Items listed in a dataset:
• • • •
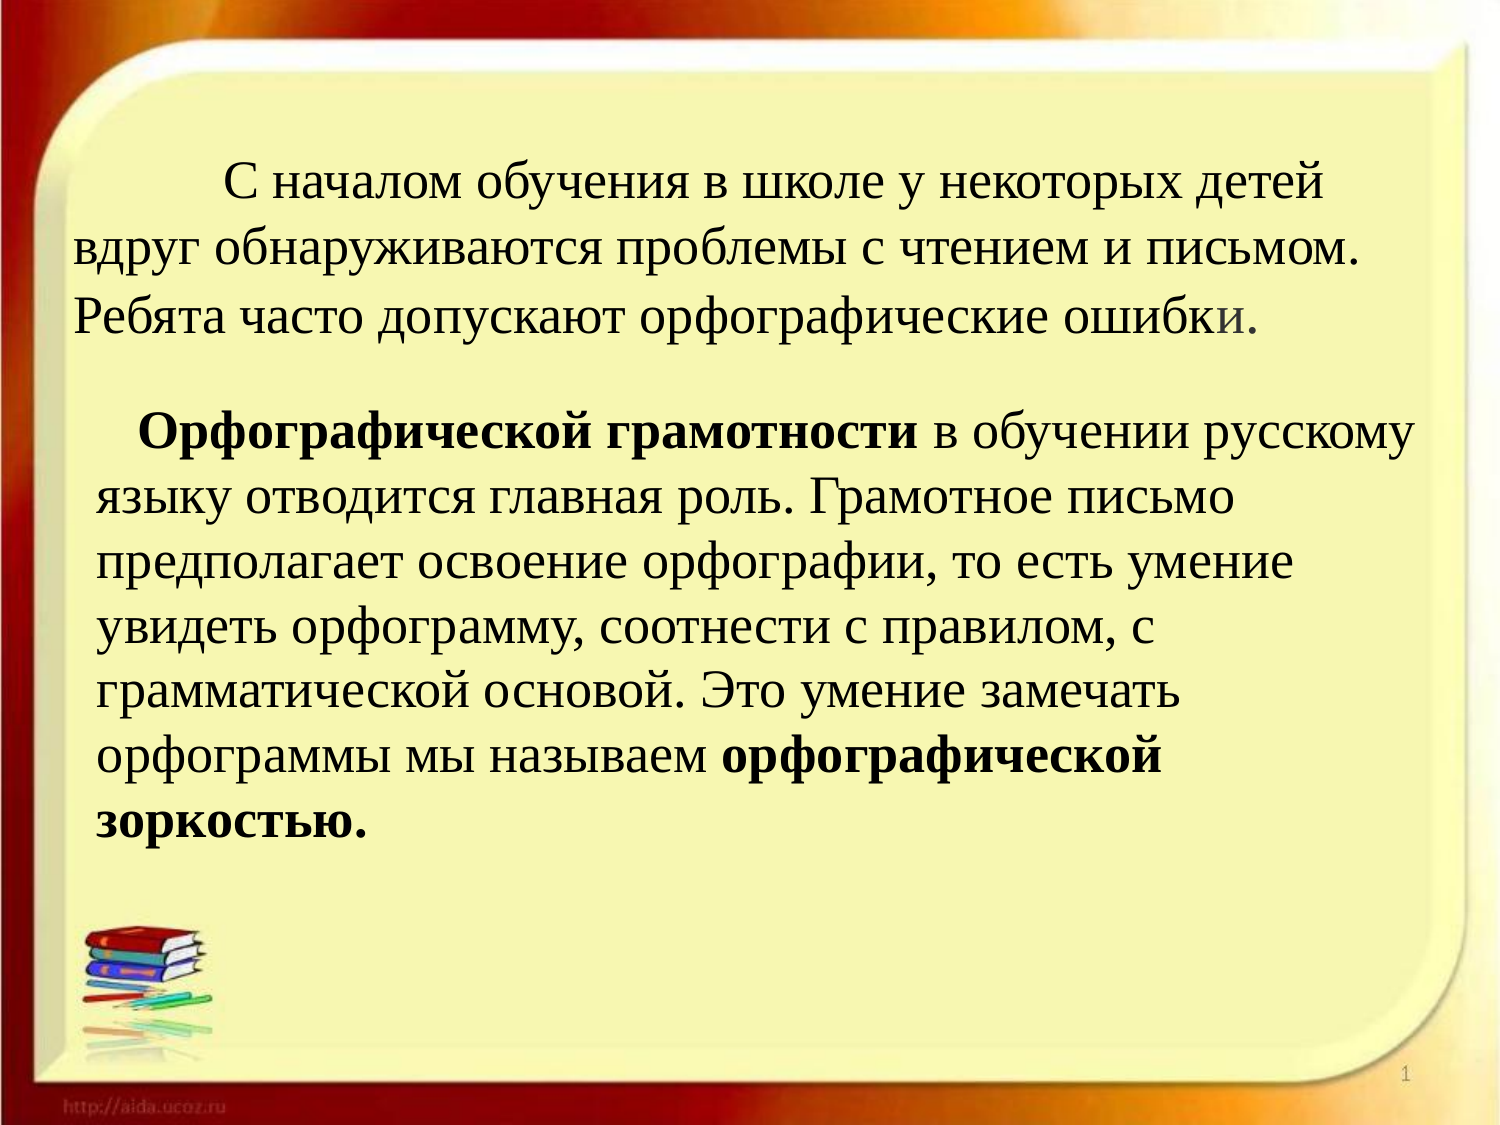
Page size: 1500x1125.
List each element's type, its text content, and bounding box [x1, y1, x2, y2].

picture [0, 0, 1500, 1125]
text_box Орфографической грамотности в обучении русскому языку отводится главная роль. Грамотное письмо предполагает освоение орфографии, то есть умение увидеть орфограмму, соотнести с правилом, с грамматической основой. Это умение замечать орфограммы мы называем орфографической зоркостью. [82, 386, 1442, 922]
text_box С началом обучения в школе у некоторых детей вдруг обнаруживаются проблемы с чтением и письмом. Ребята часто допускают орфографические ошибки. [58, 133, 1430, 423]
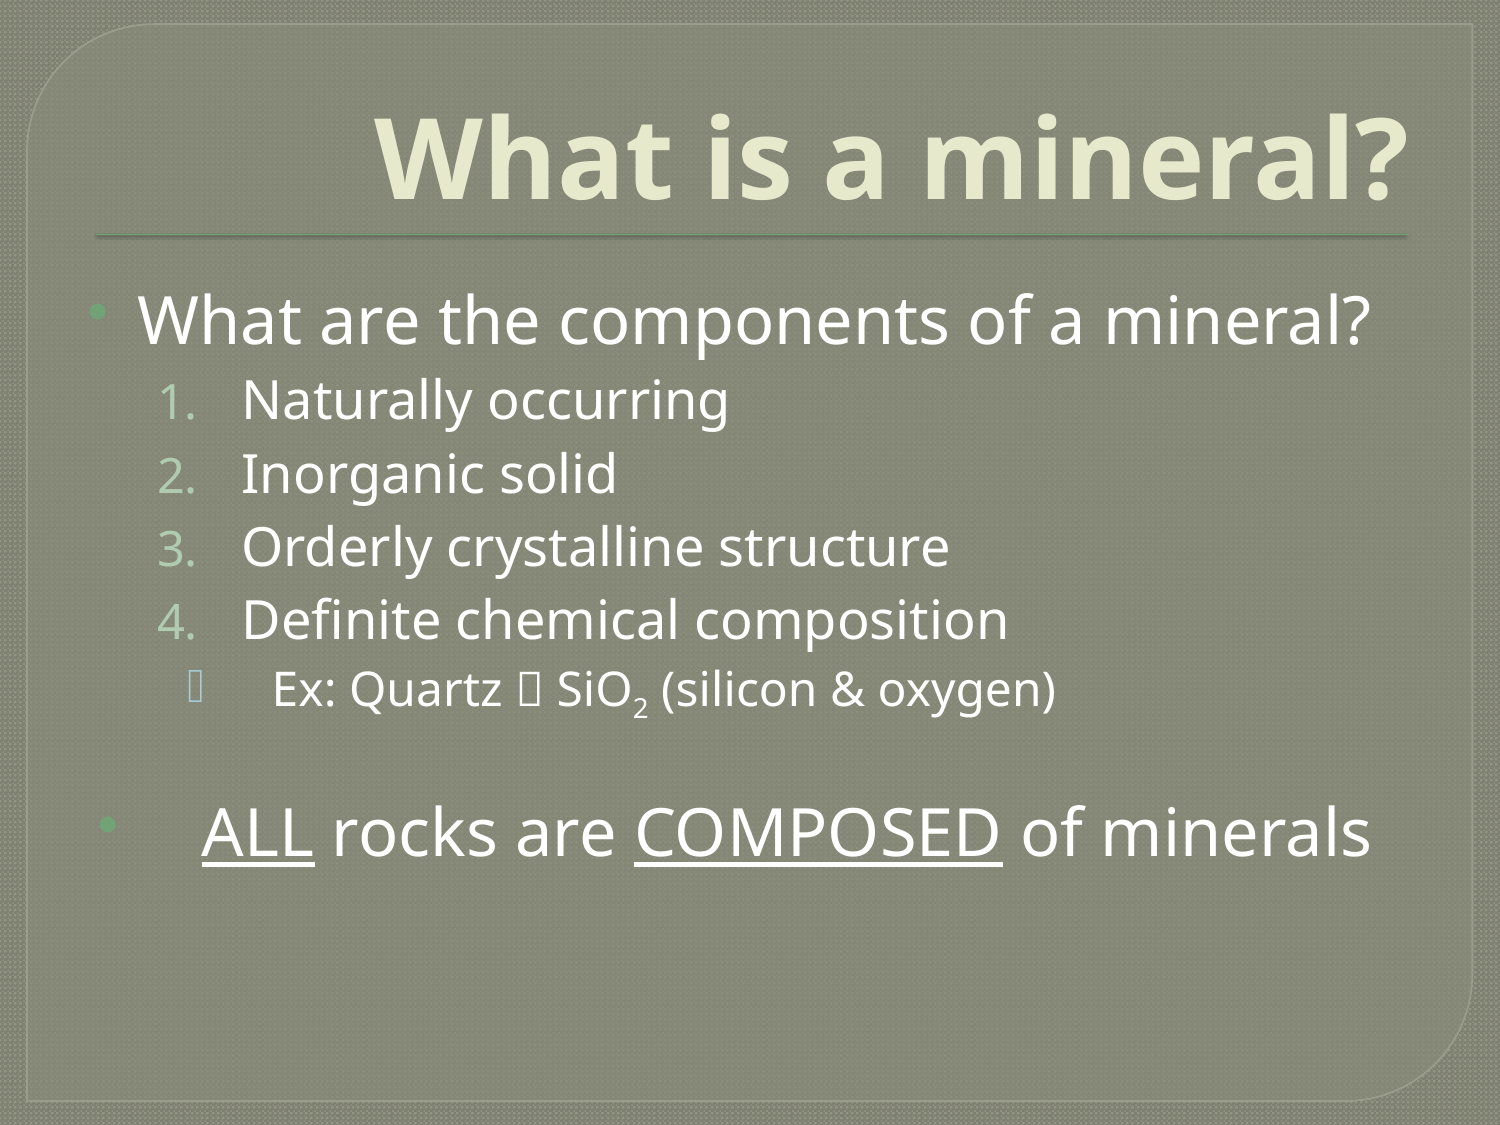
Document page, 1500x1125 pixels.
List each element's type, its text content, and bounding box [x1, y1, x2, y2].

title What is a mineral? [75, 41, 1425, 230]
list What are the components of a mineral? Naturally occurring Inorganic solid Orderly crystalline structure Definite chemical composition Ex: Quartz  SiO2 (silicon & oxygen) ALL rocks are COMPOSED of minerals [75, 270, 1425, 1013]
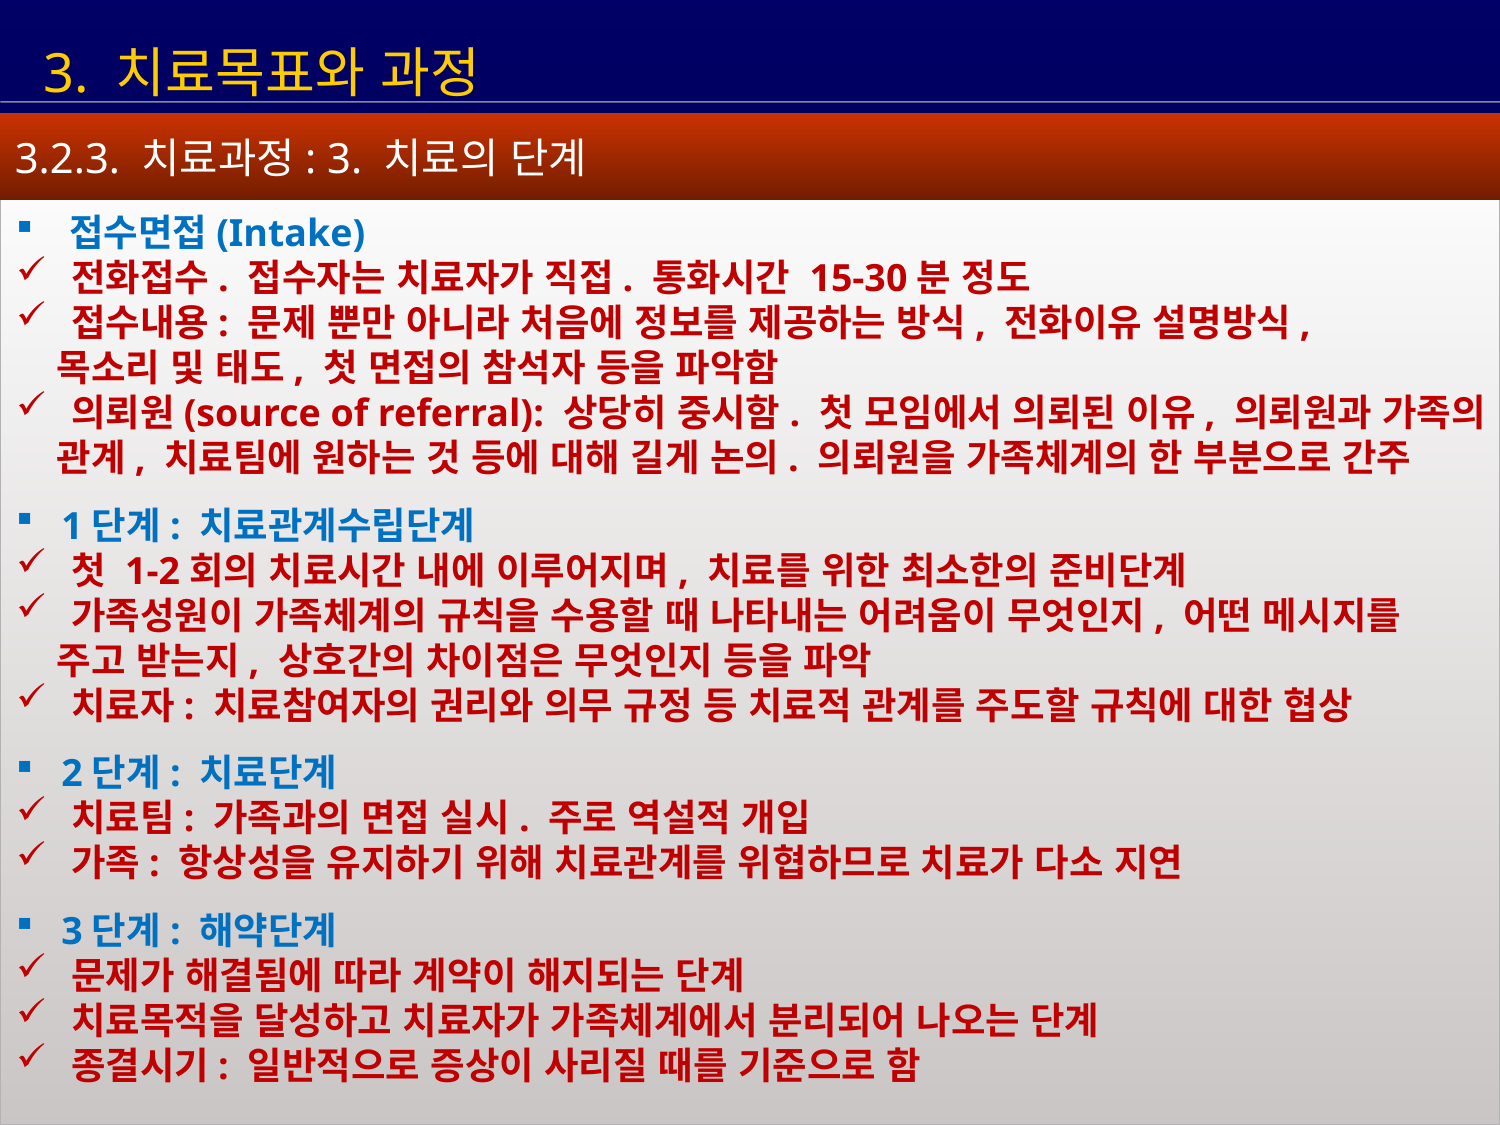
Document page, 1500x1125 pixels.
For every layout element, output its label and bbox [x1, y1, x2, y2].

text_box [0, 30, 1500, 1125]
• • • •
TO-DO ITEM
Skipping the pictures, output the entries exactly as they appear above.

ANSWER AREA
Page size: 1500x1125.
List each element's type, its text content, and bounding box [x1, y1, x2, y2].

picture [0, 0, 1500, 1125]
text_box Орфографической грамотности в обучении русскому языку отводится главная роль. Грамотное письмо предполагает освоение орфографии, то есть умение увидеть орфограмму, соотнести с правилом, с грамматической основой. Это умение замечать орфограммы мы называем орфографической зоркостью. [82, 386, 1442, 922]
text_box С началом обучения в школе у некоторых детей вдруг обнаруживаются проблемы с чтением и письмом. Ребята часто допускают орфографические ошибки. [58, 133, 1430, 423]
Document page, 1500x1125 pixels.
List each element's type, its text content, and bounding box [x1, y1, x2, y2].

title What is a mineral? [75, 41, 1425, 230]
list What are the components of a mineral? Naturally occurring Inorganic solid Orderly crystalline structure Definite chemical composition Ex: Quartz  SiO2 (silicon & oxygen) ALL rocks are COMPOSED of minerals [75, 270, 1425, 1013]
Document page, 1500x1125 pixels.
For every layout element, output its label and bbox [x1, y1, x2, y2].

text_box [0, 30, 1500, 1125]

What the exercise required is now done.